Opis stanu faktycznego
Postępowanie toczyło się w sprawie stwierdzenia nabycia spadku po zmarłym P.M., który nie miał dzieci, natomiast żyli jego rodzice (którzy odrzucili spadek) i dwaj rodzeni bracia. Przy zmarłym znaleziono własnoręcznie napisany dokument, zatytułowany na pierwszej stronie „Testament”, zawierający zdanie o treści: „Mój majątek po uregulowaniu ewentualnych zobowiązań moich należy rozdzielić po równo pomiędzy moich przyjaciół (mężczyzn z mojego zdjęcia)” pod którego treścią podpisał się, wskazując miejsce i datę. Do testamentu nie było dołączone żadne zdjęcie. Natomiast w rzeczach osobistych spadkodawcy, które znajdowały się w jego szafce w zakładzie pracy, znaleziono kolorową kserokopię formatu A4 kolażu 9 zdjęć, obejmujących 11 mężczyzn. Wcześniej kserokopia ta znajdowała się w lokalach, w których mieszkał.

Zadanie 1:
Przepisz dokładnie wiersze, zaczynając od pierwszego wiersza zestawu i kończąc na wierszu zawierającym „[(693, 424)]”. Obrazy pomiń.
Fragment strony i wiersze to odrębne materiały.

Pytania przestrzenne powiązane z obrazami:
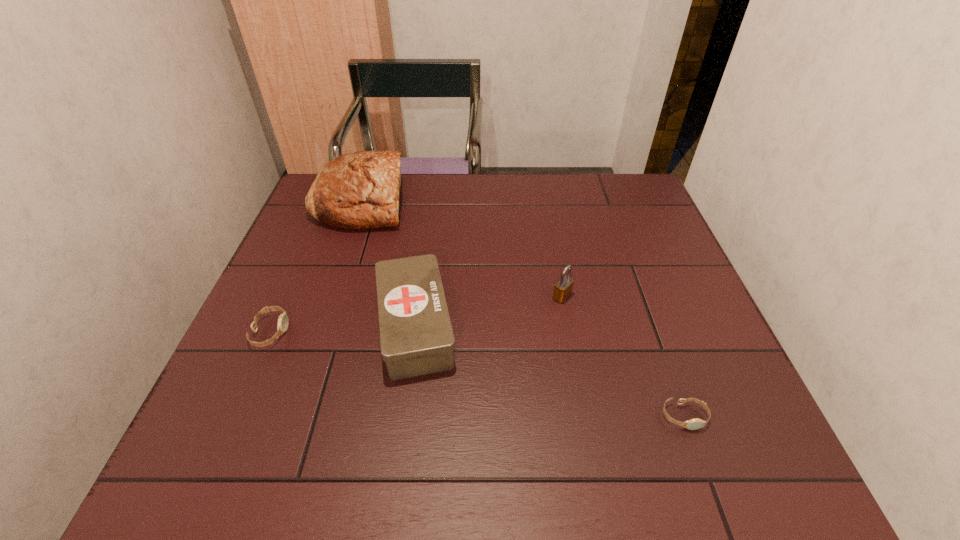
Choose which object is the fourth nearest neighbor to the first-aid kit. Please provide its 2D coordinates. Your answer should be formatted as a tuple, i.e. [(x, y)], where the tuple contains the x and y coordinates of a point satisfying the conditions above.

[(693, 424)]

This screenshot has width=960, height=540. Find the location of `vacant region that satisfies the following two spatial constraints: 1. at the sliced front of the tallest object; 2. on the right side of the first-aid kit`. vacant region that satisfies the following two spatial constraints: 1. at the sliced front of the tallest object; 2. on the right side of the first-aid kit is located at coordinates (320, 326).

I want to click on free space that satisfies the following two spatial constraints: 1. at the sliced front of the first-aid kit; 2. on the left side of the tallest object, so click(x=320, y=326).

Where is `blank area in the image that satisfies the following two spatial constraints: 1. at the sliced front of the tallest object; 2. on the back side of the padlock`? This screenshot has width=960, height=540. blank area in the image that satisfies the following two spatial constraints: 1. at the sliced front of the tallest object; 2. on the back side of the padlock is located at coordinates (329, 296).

Zadanie 2:
Streść fragment strony w dwóch zdaniach.

Odpowiedź pisemna 1:
Choose which object is the fourth nearest neighbor to the first-aid kit. Please provide its 2D coordinates. Your answer should be formatted as a tuple, i.e. [(x, y)], where the tuple contains the x and y coordinates of a point satisfying the conditions above.

[(693, 424)]

Odpowiedź pisemna 2:
Sprawa dotyczyła stwierdzenia nabycia spadku po bezdzietnym P.M., którego rodzice odrzucili spadek i po którym żyło dwóch rodzonych braci. W znalezionym przy nim własnoręcznym testamencie polecił podzielić majątek po równo między przyjaciół, „mężczyzn z mojego zdjęcia”, ale zdjęcia nie dołączono, a w jego szafce w zakładzie pracy znaleziono kolorową kserokopię kolażu 9 zdjęć obejmujących 11 mężczyzn.